The once-fashionable dotcoms are now buying traditional media
companies in a bid to bring much-needed revenue into their balance
sheets.
Hong Kong-based entertainment website Stareast recently took over the
61-year-old local daily newspaper, Sing Pao Daily.
In a similar move, Hongkong.com acquired Miller Freeman Asia's travel
and tourism group, as well as its publishing services as part of its B2B
travel service strategy.
After burning millions of investment dollars and following the bursting
of the Internet stock bubble, dotcom companies are now striving for a
sustainable, profitable business model.
Tom.com CEO Wang Shen admitted the company had taken up a more
"realistic" approach with the adjusting of its business positioning from
merely a portal to an integrated media and IT venture.
Having acquired shares at YC Press, Kunming Fench Star, 163.net and
shawei.com in China, Mr Shen said the company would invest in any media,
which was profitable.
The immediate task of most dotcoms is to curb, or at least lower losses,
otherwise, these companies will see their investment cycles in the
market shortened, said one financial analyst.
The Internet has done little to deliver the expectations of dotcom
investors: advertising and ecommerce revenue on the Web is fairly
low.
Adspend on the Internet accounts for about one per cent of total media
advertising income in Hong Kong, and ecommerce has yet to be proven as
an active revenue channel.
Therefore, the analyst said, buying out profitable traditional media
businesses can help generate income.
"The Internet started up as a zero revenue business, and therefore, the
dotcoms still have a long way to achieve, at least break even," added
the analyst.
The plunge of stock prices has signified the bottom line asset value of
dotcom companies, bringing a reality check to dotcom business
development.
Stock prices, to a big extent, reflect the value and prospect of
businesses.
And, the reality of the business is that you have to make a profit to
lift the company value in the market.
"If they (dotcoms) don't look into some actual profit-driven business,
they are still operating in a virtual model," said the analyst.

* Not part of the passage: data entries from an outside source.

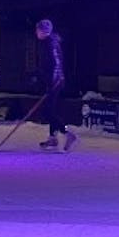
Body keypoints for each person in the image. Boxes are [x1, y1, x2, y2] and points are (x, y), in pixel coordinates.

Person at [35, 19, 77, 151]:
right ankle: (52, 137)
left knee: (48, 111)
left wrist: (51, 82)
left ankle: (67, 133)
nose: (36, 32)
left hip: (55, 81)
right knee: (50, 109)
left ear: (43, 31)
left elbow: (55, 64)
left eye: (38, 30)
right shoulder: (48, 42)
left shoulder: (50, 43)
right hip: (54, 80)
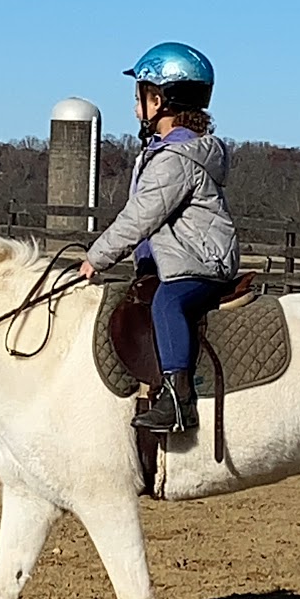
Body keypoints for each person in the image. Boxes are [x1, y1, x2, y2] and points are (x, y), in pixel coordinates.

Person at [78, 43, 239, 433]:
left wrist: (95, 259)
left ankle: (179, 401)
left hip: (200, 263)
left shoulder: (175, 159)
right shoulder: (166, 152)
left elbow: (139, 217)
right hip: (180, 259)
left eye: (140, 99)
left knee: (167, 303)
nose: (136, 109)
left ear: (160, 100)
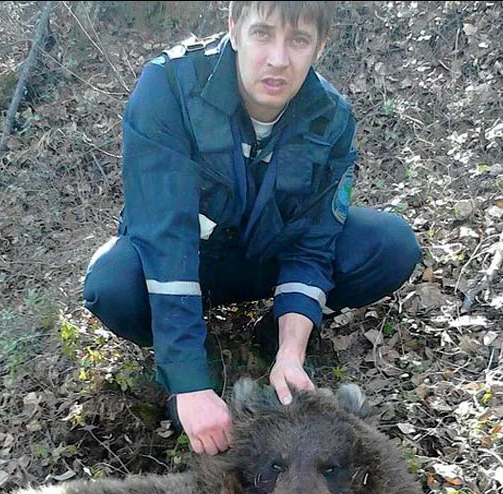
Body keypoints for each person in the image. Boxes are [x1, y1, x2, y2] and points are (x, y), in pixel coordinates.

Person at [83, 1, 420, 456]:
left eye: (298, 40)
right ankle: (194, 354)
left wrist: (290, 351)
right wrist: (190, 384)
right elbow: (163, 238)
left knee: (391, 244)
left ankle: (272, 340)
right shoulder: (168, 86)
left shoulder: (331, 117)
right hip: (191, 260)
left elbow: (313, 244)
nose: (278, 59)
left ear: (319, 46)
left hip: (266, 256)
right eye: (263, 33)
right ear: (234, 28)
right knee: (111, 284)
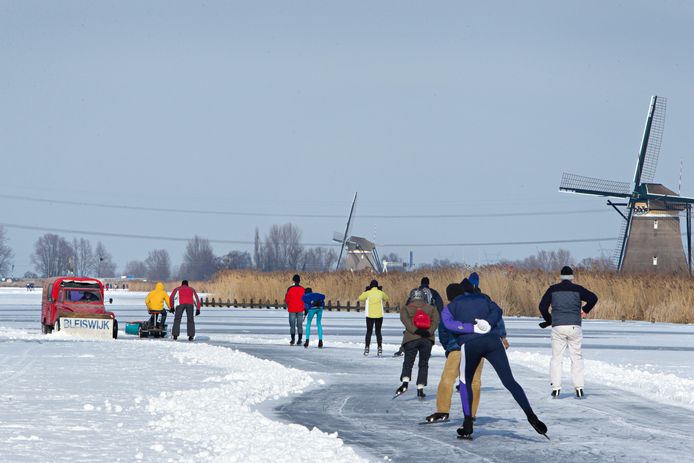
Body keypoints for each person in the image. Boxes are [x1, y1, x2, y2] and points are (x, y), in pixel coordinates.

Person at [442, 278, 547, 439]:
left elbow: (449, 325)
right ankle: (531, 415)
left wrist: (471, 328)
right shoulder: (483, 298)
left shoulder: (449, 308)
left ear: (449, 296)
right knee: (509, 381)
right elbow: (497, 311)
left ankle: (468, 423)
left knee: (465, 381)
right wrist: (486, 323)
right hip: (493, 342)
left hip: (470, 344)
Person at [538, 265, 598, 399]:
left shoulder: (552, 290)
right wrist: (585, 310)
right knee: (576, 357)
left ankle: (556, 388)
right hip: (574, 327)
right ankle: (579, 388)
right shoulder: (578, 289)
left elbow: (542, 306)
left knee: (556, 358)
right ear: (572, 277)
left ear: (560, 277)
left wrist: (550, 319)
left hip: (558, 327)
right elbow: (593, 298)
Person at [468, 272, 510, 420]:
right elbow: (497, 319)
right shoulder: (486, 300)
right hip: (484, 341)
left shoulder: (462, 299)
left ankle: (467, 413)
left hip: (466, 342)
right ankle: (471, 414)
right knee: (475, 379)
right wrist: (503, 336)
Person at [425, 283, 463, 423]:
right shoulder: (470, 308)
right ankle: (470, 414)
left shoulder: (448, 310)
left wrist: (449, 347)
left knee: (447, 379)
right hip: (474, 348)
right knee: (471, 382)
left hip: (457, 349)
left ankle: (442, 410)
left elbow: (443, 333)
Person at [393, 289, 439, 399]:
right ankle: (420, 388)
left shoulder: (406, 308)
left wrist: (415, 330)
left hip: (411, 339)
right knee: (423, 363)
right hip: (427, 339)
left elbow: (405, 320)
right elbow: (436, 321)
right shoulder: (431, 308)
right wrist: (428, 332)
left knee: (408, 362)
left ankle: (405, 383)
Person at [394, 277, 443, 357]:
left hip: (415, 315)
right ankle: (426, 351)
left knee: (409, 332)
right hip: (428, 315)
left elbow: (408, 303)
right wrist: (439, 316)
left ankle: (402, 350)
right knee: (427, 332)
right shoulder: (433, 292)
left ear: (421, 283)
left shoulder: (416, 292)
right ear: (428, 283)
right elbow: (439, 304)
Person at [358, 279, 389, 357]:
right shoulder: (381, 293)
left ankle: (367, 348)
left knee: (369, 332)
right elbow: (386, 298)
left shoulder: (368, 293)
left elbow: (360, 298)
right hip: (379, 315)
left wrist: (366, 291)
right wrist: (381, 291)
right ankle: (379, 348)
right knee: (378, 332)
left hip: (369, 315)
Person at [284, 274, 305, 346]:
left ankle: (292, 340)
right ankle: (299, 339)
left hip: (292, 309)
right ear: (299, 281)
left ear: (293, 280)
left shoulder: (290, 289)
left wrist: (289, 304)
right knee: (300, 325)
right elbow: (305, 299)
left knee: (292, 325)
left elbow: (287, 299)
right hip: (300, 309)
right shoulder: (303, 289)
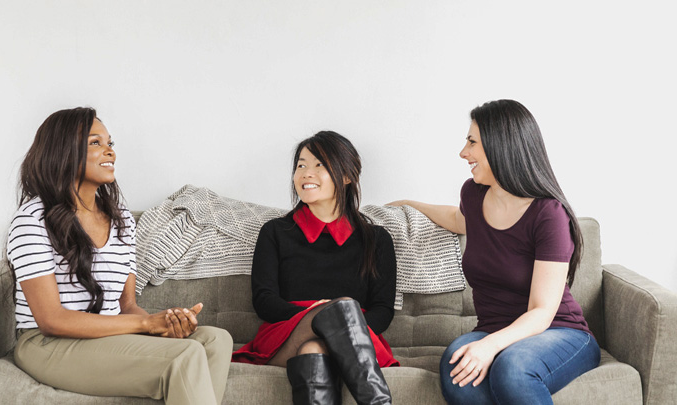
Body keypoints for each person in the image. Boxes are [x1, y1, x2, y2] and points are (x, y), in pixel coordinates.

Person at [6, 107, 232, 405]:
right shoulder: (32, 220)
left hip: (105, 338)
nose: (109, 151)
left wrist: (167, 325)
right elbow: (50, 319)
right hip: (47, 343)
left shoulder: (120, 218)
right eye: (95, 143)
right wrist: (146, 324)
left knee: (216, 340)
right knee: (186, 356)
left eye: (110, 143)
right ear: (63, 152)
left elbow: (127, 306)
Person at [389, 100, 600, 404]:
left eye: (472, 142)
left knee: (512, 367)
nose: (464, 152)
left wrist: (489, 346)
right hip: (493, 328)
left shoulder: (548, 214)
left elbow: (541, 312)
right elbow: (457, 220)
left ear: (501, 146)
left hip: (559, 332)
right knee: (457, 368)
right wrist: (408, 204)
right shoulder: (473, 195)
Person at [232, 131, 398, 405]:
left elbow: (383, 311)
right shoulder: (275, 232)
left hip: (359, 341)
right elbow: (264, 301)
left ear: (347, 176)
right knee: (336, 312)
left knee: (315, 347)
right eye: (301, 165)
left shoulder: (376, 239)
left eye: (320, 164)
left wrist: (343, 327)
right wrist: (318, 317)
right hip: (287, 334)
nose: (307, 173)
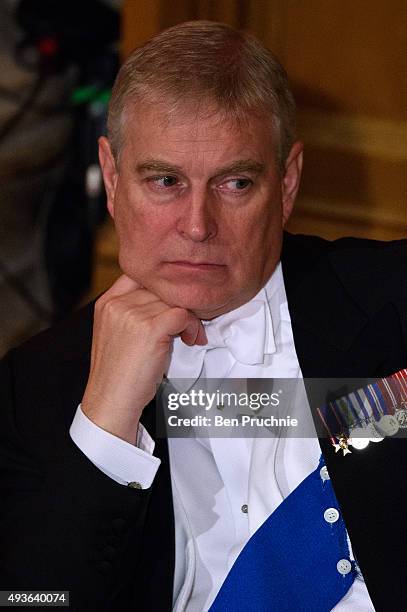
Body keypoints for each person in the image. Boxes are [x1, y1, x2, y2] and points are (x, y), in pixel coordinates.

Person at [0, 20, 406, 612]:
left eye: (235, 183)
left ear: (287, 183)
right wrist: (105, 424)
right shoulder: (30, 390)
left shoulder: (391, 305)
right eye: (165, 181)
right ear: (112, 179)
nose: (197, 225)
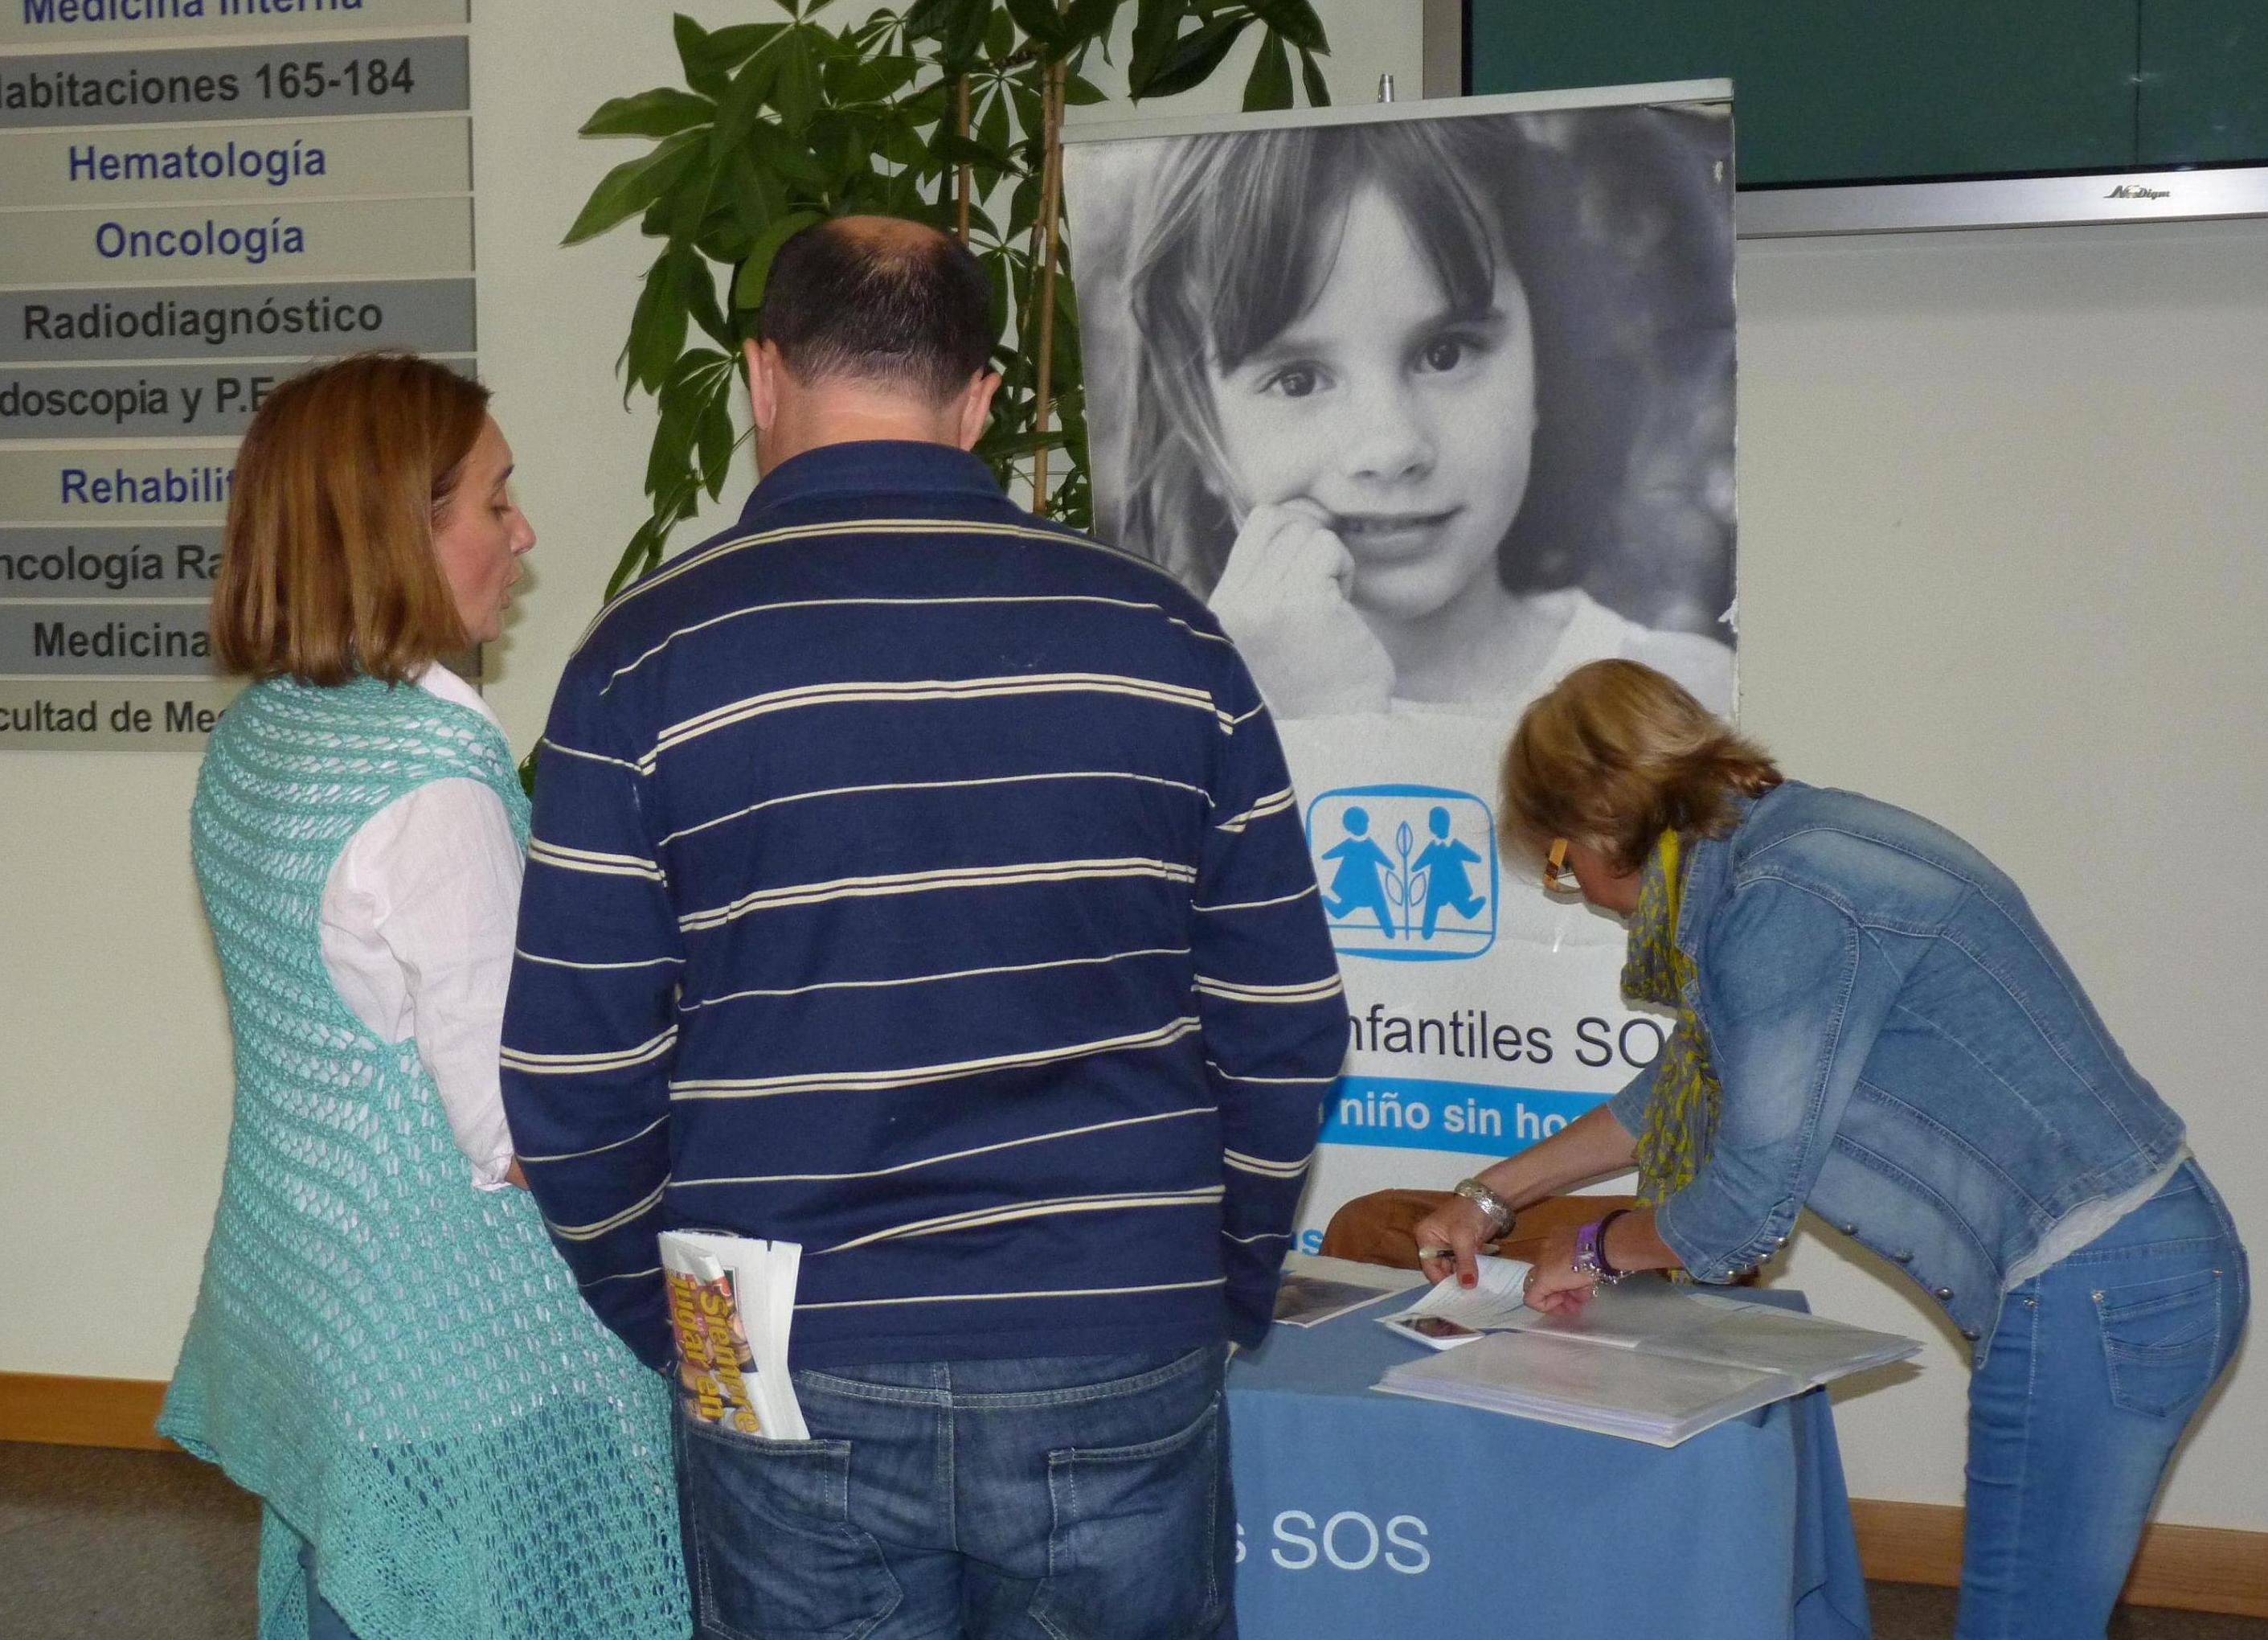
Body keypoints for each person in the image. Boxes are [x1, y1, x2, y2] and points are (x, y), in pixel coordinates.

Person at [502, 217, 1349, 1640]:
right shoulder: (1167, 643)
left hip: (779, 1348)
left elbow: (572, 1079)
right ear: (979, 399)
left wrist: (673, 1321)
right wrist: (1221, 1279)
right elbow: (1283, 1027)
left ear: (763, 376)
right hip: (1114, 1327)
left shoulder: (642, 663)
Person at [1412, 659, 2249, 1639]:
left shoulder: (1786, 900)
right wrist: (1490, 1197)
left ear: (1601, 827)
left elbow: (1741, 1209)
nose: (1585, 896)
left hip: (2096, 1289)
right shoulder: (1780, 856)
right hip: (2123, 1273)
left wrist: (1596, 1248)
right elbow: (1686, 1085)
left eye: (1561, 866)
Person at [160, 353, 686, 1640]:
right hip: (460, 1349)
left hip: (322, 1308)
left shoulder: (265, 733)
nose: (525, 533)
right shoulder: (432, 784)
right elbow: (519, 1127)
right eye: (495, 502)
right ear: (400, 529)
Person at [1108, 114, 1734, 720]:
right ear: (1200, 427)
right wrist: (1315, 724)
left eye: (1445, 354)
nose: (1392, 447)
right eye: (1298, 380)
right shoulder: (1177, 735)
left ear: (1543, 362)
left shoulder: (1682, 702)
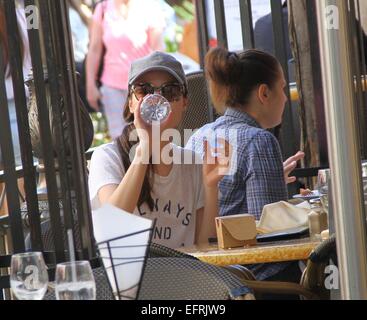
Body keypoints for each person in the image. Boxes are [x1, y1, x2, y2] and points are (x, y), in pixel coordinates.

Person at [185, 48, 304, 289]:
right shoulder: (258, 140)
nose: (286, 95)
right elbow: (270, 232)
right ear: (264, 93)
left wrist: (272, 178)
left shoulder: (199, 136)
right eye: (282, 87)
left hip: (209, 278)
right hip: (257, 281)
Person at [88, 52, 229, 248]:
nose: (156, 100)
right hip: (132, 278)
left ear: (185, 102)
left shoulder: (193, 162)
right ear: (131, 102)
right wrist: (145, 149)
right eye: (144, 91)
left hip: (183, 276)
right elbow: (114, 224)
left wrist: (211, 186)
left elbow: (204, 246)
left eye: (169, 91)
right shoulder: (107, 157)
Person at [86, 0, 166, 139]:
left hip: (144, 87)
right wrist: (90, 84)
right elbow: (94, 49)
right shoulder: (103, 8)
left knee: (147, 136)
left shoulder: (150, 7)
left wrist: (159, 85)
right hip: (112, 87)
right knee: (120, 139)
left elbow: (158, 50)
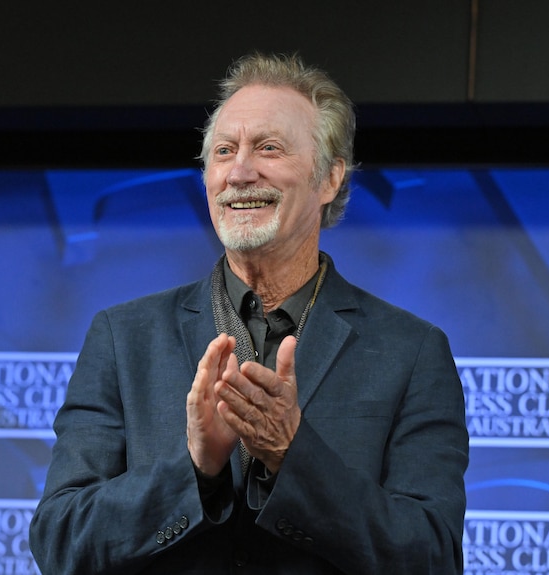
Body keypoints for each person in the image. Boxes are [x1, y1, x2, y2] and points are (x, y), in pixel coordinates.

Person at [29, 52, 469, 574]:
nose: (239, 171)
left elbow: (431, 556)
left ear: (329, 179)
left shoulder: (410, 352)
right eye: (223, 151)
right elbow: (60, 543)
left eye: (269, 148)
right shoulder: (124, 338)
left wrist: (294, 456)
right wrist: (195, 470)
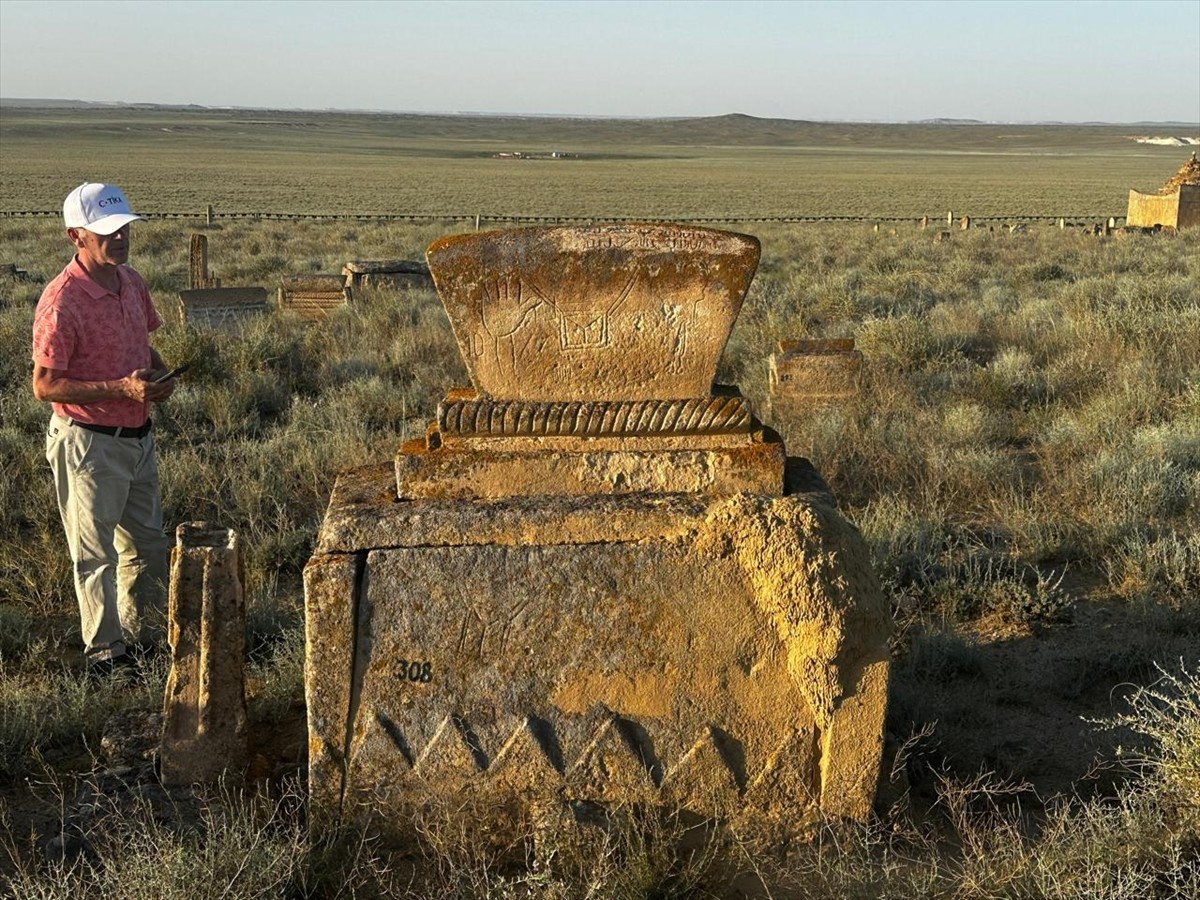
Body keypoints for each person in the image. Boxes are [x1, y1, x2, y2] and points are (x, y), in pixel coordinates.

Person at [31, 182, 178, 681]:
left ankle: (145, 640)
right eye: (107, 231)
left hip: (138, 438)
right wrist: (121, 387)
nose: (120, 238)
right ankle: (107, 658)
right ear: (77, 235)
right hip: (88, 442)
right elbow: (45, 384)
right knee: (95, 557)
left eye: (124, 229)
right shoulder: (61, 301)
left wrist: (158, 375)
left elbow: (144, 344)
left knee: (147, 547)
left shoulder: (132, 282)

Established, profitable old media offers dotcoms concrete "cash flow" to
sustain businesses, said Cash senior research analyst Barbara Hon.
"These dotcoms are still in the investment phase and are losing money at
the moment," said Ms Hon, adding that acquiring profitable businesses
would enhance the financial positioning of Internet companies.
Internet and media form the best marriage, as offline and online media
can create a business synergy in the long run, explained Ms Hon.
The AOL/Time Warner merger set out a new media scene in the new economy:
vertical integration is an inevitable trend in the industry.
When new media bought into old media, issues were raised concerning
whether the Internet would finally swallow traditional media.
However, the coming together of the Internet and old media has
demonstrated to the industry the fact that new media still has to rely
on traditional media to generate substantial income.